(EXERCISE REQUIREMENTS): Please restate exactly the lines of the data below, beginning with the line containing "output [dout_WIDTH - 1 : 0] dout;" and ending with the last line.

[Plain-text engineering files]

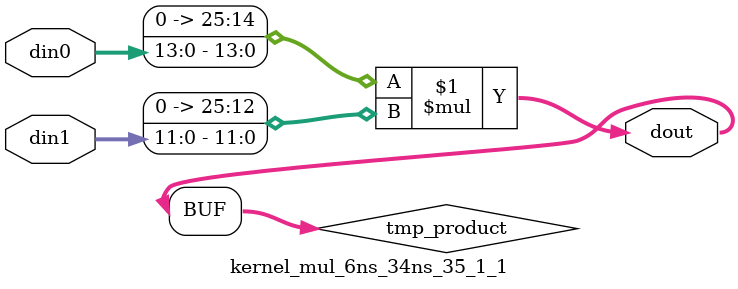
<source format=v>

`timescale 1 ns / 1 ps

  module kernel_mul_6ns_34ns_35_1_1(din0, din1, dout);
parameter ID = 1;
parameter NUM_STAGE = 0;
parameter din0_WIDTH = 14;
parameter din1_WIDTH = 12;
parameter dout_WIDTH = 26;

input [din0_WIDTH - 1 : 0] din0; 
input [din1_WIDTH - 1 : 0] din1; 
output [dout_WIDTH - 1 : 0] dout;

wire signed [dout_WIDTH - 1 : 0] tmp_product;










assign tmp_product = $signed({1'b0, din0}) * $signed({1'b0, din1});











assign dout = tmp_product;







endmodule

</source>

(ANSWER AREA):
output [dout_WIDTH - 1 : 0] dout;

wire signed [dout_WIDTH - 1 : 0] tmp_product;










assign tmp_product = $signed({1'b0, din0}) * $signed({1'b0, din1});











assign dout = tmp_product;







endmodule

</source>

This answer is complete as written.